Она думала о той женщине, которой стала на берегах озера Мистик. О той, которой хватало смелости мечтать о собственном книжном магазине, о той, которая не побоялась рискнуть своим сердцем в такой опасной игре, как любовь. Она скучала по Нику и Иззи, по семье, которую они, словно лоскутное одеяло, собрали вместе из разрозненных обрывков их жизней. Именно о такой семье Энни всегда мечтала… и в такой семье нуждается Кэйти…
Знаешь, я совсем не помню папу…
— Энни, ты плачешь? — Терри тронула ее за плечо.
Она слишком долго сдерживалась, делая вид, что все прекрасно, что важны интересы всех, кроме нее самой.
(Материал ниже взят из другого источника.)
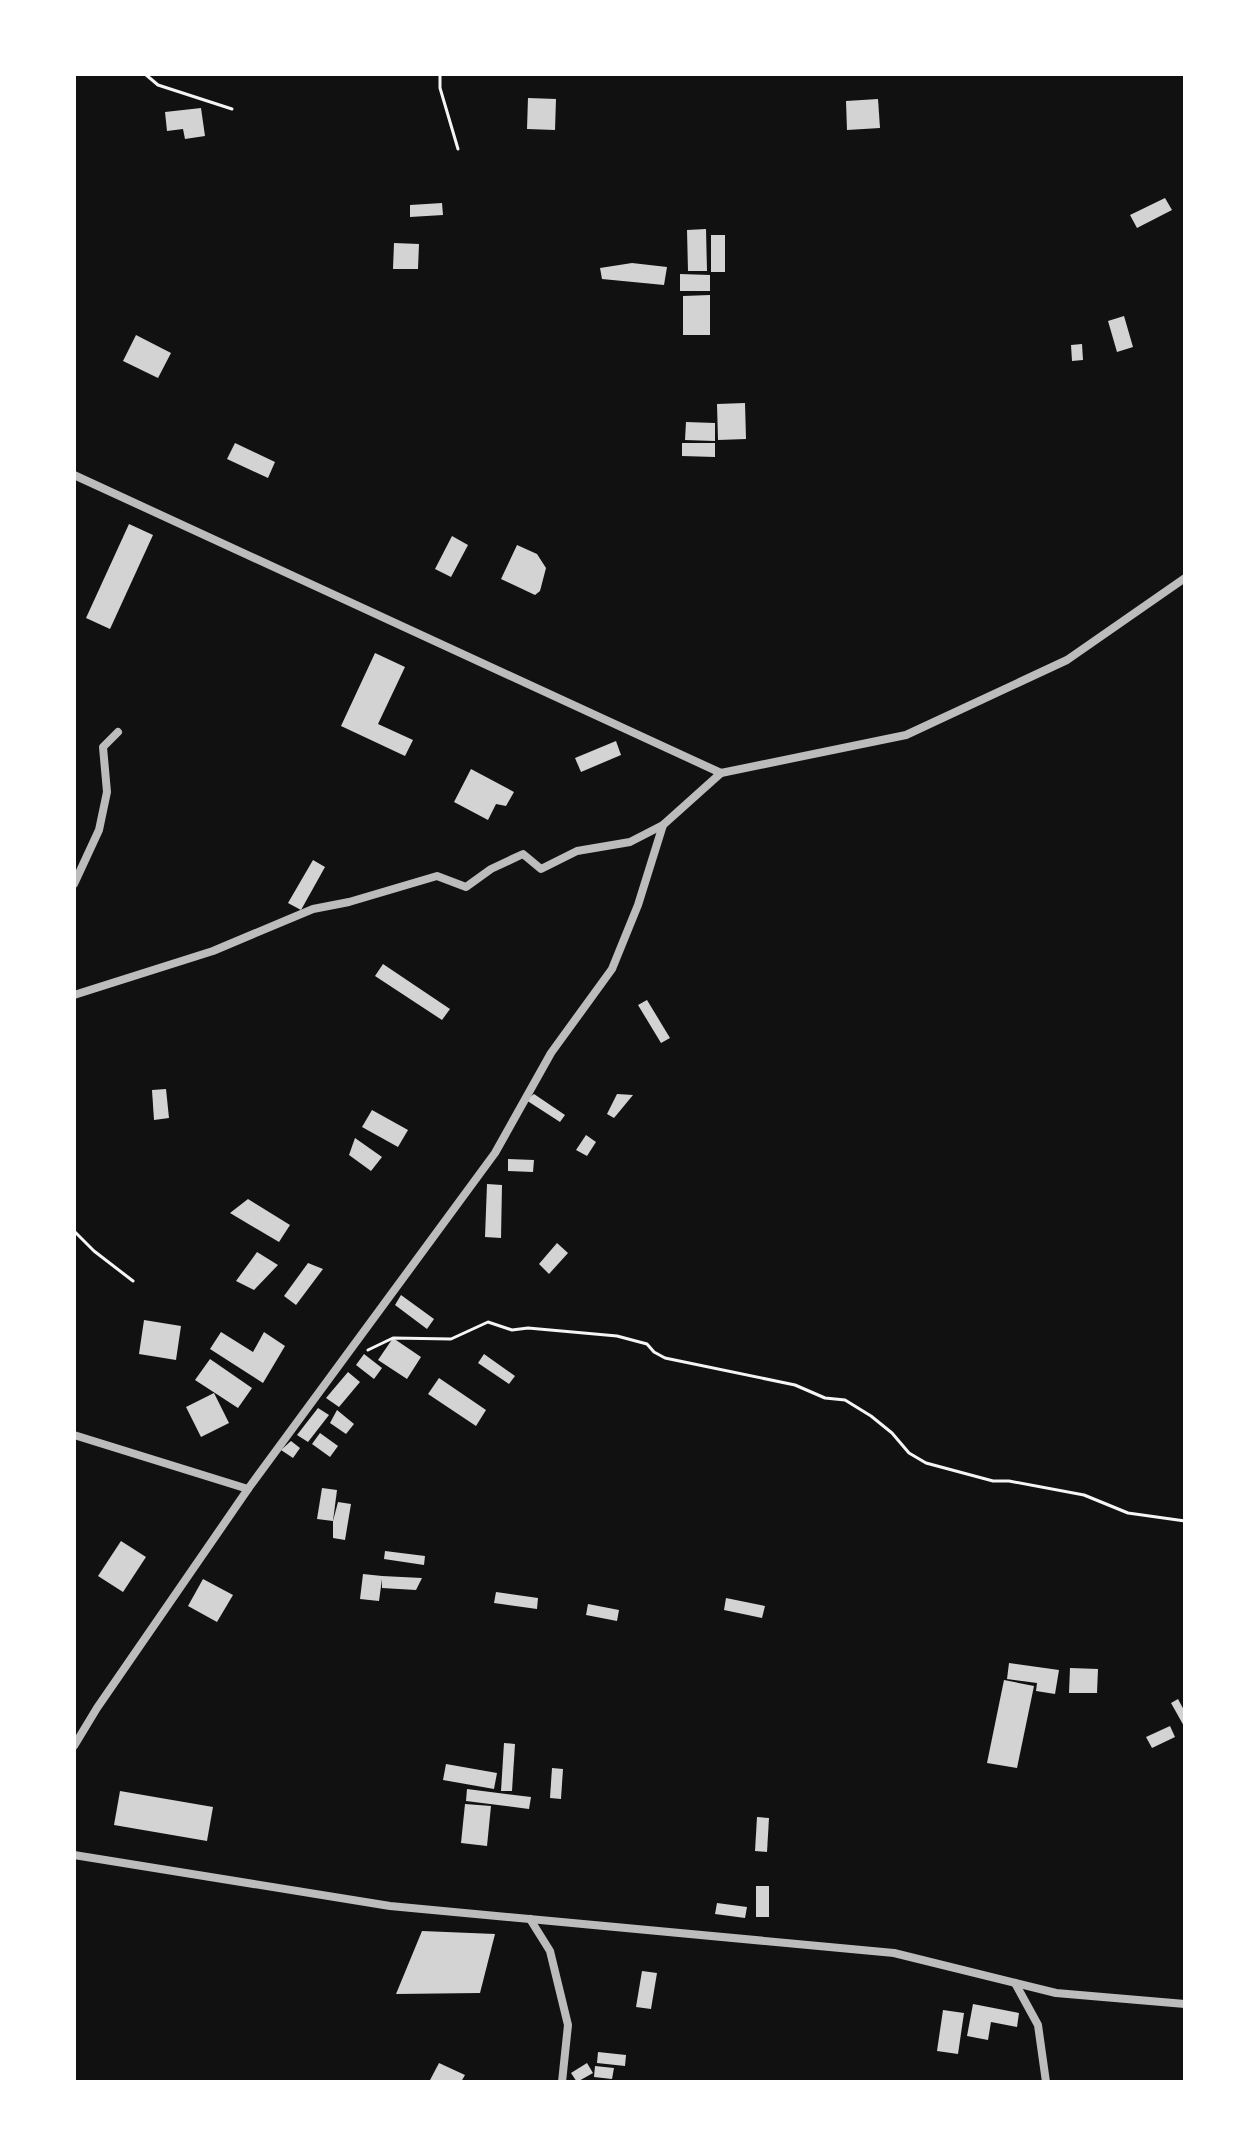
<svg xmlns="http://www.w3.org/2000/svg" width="1259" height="2156" font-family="'Sofia Sans Condensed',sans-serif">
	<rect width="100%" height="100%" fill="#111"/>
	<g fill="#d3d3d3">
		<path d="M528,98L556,99L555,130L527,129Z"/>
		<path d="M878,99L880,128L847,130L846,101Z"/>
		<path d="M201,108L205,136L185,139L183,129L167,131L165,112Z"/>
		<path d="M1165,198L1172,210L1137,228L1130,215Z"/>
		<path d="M442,203L443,215L410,217V205Z"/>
		<path d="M706,229L707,271H688L687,230Z"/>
		<rect x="711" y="235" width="14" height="37"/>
		<path d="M394,243L419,244L418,269H393Z"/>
		<path d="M632,263L667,267L664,285L602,279L600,268Z"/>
		<path d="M680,274L710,275V291H680Z"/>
		<path d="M710,295V335H683V296Z"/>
		<path d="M1124,316L1133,347L1117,352L1108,321Z"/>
		<path d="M136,335L171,353L158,378L123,361Z"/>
		<path d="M1082,344L1083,360L1072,361L1071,345Z"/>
		<path d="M745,403L746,439L718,440L717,404Z"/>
		<path d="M686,422L715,423V441L685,440Z"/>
		<path d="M235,443L275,462L268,478L227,459Z"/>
		<path d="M682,443H715V457L682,456Z"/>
		<path d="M129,524L153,535L110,629L86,618Z"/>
		<path d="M452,536L468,545L451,577L435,569Z"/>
		<path d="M517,545L537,554L546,568L540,591L535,595L501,579Z"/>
		<path d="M375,653L405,667L378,724L413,740L405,756L341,726Z"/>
		<path d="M616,741L621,755L581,772L575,758Z"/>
		<path d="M471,769L514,792L506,806L496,804L488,820L454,802Z"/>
		<path d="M313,860L325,867L301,910L288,903Z"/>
		<path d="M383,964L450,1009L442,1020L375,976Z"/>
		<path d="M647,1000L670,1038L661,1043L638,1005Z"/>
		<path d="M166,1089L169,1118L154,1120L152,1090Z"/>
		<path d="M534,1094L565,1115L560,1122L526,1100Z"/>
		<path d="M617,1094L633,1095L614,1118L607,1114Z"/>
		<path d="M372,1110L408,1130L398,1147L362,1127Z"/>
		<path d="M586,1135L596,1142L587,1156L576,1150Z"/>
		<path d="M355,1138L382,1157L371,1171L349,1155Z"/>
		<path d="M508,1159L534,1160L533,1172L508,1171Z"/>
		<path d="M487,1184L502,1185L501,1238L485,1237Z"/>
		<path d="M248,1199L290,1225L279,1242L230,1213Z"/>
		<path d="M557,1243L568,1253L549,1274L539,1264Z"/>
		<path d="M257,1252L278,1265L254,1290L236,1281Z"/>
		<path d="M308,1263L323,1269L296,1305L284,1296Z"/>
		<path d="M401,1295L434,1319L427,1329L395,1305Z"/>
		<path d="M144,1320L181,1326L176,1360L139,1354Z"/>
		<path d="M221,1332L253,1352L264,1332L285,1346L263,1383L210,1349Z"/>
		<path d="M393,1338L421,1357L407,1379L378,1360Z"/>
		<path d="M364,1354L382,1368L374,1379L356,1365Z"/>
		<path d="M484,1354L515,1376L509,1384L478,1363Z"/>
		<path d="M210,1359L252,1388L238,1408L195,1380Z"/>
		<path d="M348,1372L360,1382L339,1407L326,1398Z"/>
		<path d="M439,1378L486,1410L476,1426L428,1394Z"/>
		<path d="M214,1393L229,1423L201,1437L186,1407Z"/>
		<path d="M318,1408L329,1415L308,1442L297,1435Z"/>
		<path d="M337,1410L354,1424L346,1434L330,1423Z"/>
		<path d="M320,1433L338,1446L330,1457L312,1444Z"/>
		<path d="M291,1441L300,1448L293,1458L281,1450Z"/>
		<path d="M322,1488L337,1490L333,1521L317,1519Z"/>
		<path d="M338,1502L351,1504L345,1540L333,1538V1521Z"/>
		<path d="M121,1541L146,1557L123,1592L98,1576Z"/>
		<path d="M385,1551L425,1556L424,1565L384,1559Z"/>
		<path d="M363,1574L382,1576L422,1578L416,1590L382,1588V1579L379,1601L360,1599Z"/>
		<path d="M203,1579L233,1595L217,1622L188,1606Z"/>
		<path d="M496,1592L538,1598L537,1609L494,1603Z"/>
		<path d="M726,1598L765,1606L762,1618L724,1610Z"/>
		<path d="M588,1604L619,1610L617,1621L586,1615Z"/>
		<path d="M1009,1663L1059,1670L1055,1694L1036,1691L1037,1683L1007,1679Z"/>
		<path d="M1070,1668L1098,1669L1097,1693H1069Z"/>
		<path d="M1004,1680L1034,1686L1017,1768L987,1763Z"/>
		<path d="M1178,1699L1185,1712V1728L1171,1703Z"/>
		<path d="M1170,1726L1175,1737L1152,1748L1146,1737Z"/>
		<path d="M504,1743L515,1744L512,1791H501Z"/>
		<path d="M446,1764L497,1773L494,1789L443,1780Z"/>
		<path d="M552,1768L563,1769L561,1799L550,1798Z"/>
		<path d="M467,1789L531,1797L529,1809L466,1801Z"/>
		<path d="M120,1791L213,1807L207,1841L114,1825Z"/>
		<path d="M465,1804L491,1806L487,1846L461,1843Z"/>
		<path d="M757,1817L769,1818L767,1852L755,1851Z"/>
		<rect x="756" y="1886" width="13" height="31"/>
		<path d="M717,1903L747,1907L745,1918L715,1914Z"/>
		<path d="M422,1931L495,1934L480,1993L396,1994Z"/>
		<path d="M642,1971L657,1973L651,2009L636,2007Z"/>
		<path d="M973,2004L1019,2013L1017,2027L991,2022L988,2040L967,2036Z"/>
		<path d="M943,2010L964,2013L958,2054L937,2051Z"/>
		<path d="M598,2052L626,2055L625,2066L597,2063Z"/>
		<path d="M439,2063L465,2075L461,2082H429Z"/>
		<path d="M587,2063L593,2073L577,2082L571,2073Z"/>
		<path d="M595,2066L614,2068L612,2079L594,2077Z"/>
	</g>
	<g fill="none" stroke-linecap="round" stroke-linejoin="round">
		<g stroke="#f5f5f5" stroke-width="3">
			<path d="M145,74L158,85L232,109"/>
			<path d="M440,74V88L458,149"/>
			<path d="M1185,616V635"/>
			<path d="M74,1231L94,1251L133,1281"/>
			<path d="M368,1350L393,1338L451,1339L488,1322L512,1330L528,1328L617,1336L647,1344L654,1352L665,1358L795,1385L825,1398L845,1400L871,1416L892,1433L909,1453L926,1463L993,1481H1009L1084,1495L1128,1513L1185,1521"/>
		</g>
		<g stroke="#bcbcbc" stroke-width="8">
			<path d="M74,475L721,773"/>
			<path d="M74,884L99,830L107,792L103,747L118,732"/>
			<path d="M74,995L213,951L313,909L349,902L437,876L466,887L491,869L523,854L541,869L577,851L630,842L663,825"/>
			<path d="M74,1435L248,1489"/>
			<path d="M74,1746L97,1708L248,1489L495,1153L551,1053L612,969L638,905L663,825L721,773L906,735L1067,660L1185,578"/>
			<path d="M74,1855L390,1906L894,1953L1056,1993L1185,2004"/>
			<path d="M530,1919L550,1951L568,2025L562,2082"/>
			<path d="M1015,1983L1038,2025L1046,2082"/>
		</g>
	</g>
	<rect width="1259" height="2156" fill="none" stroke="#ffffff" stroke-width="152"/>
</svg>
Но она больше не могла держать это в себе.
— Я тоже есть, я — не пустое место, — тихо сказала она.
— Ну, слава богу! — прошептала Терри и притянула Энни к себе.
Энни дала лучшей подруге обнять ее и качать, как ребенка.
— Я больше не могу так жить.
— Конечно, не можешь.
Энни отстранилась и отвела со лба прядь отросших волос.
— Я не хочу, чтобы Кэйти когда-нибудь мне сказала, что она тоже не помнит своего папу.
— А как насчет тебя, Энни?
— Я заслуживаю большего. Нас с Блейком больше ничто не объединяет, даже это чудо, наши дети.
Это была истина, которую она старалась не признавать все эти месяцы. Их любовь прошла, просто прошла, погасла, как гаснет свеча, и лишь едва уловимый запах оплавившегося воска напоминает о том, что она вообще когда-то горела. Энни даже не могла вспомнить те давно прошедшие дни, когда они были влюблены друг в друга.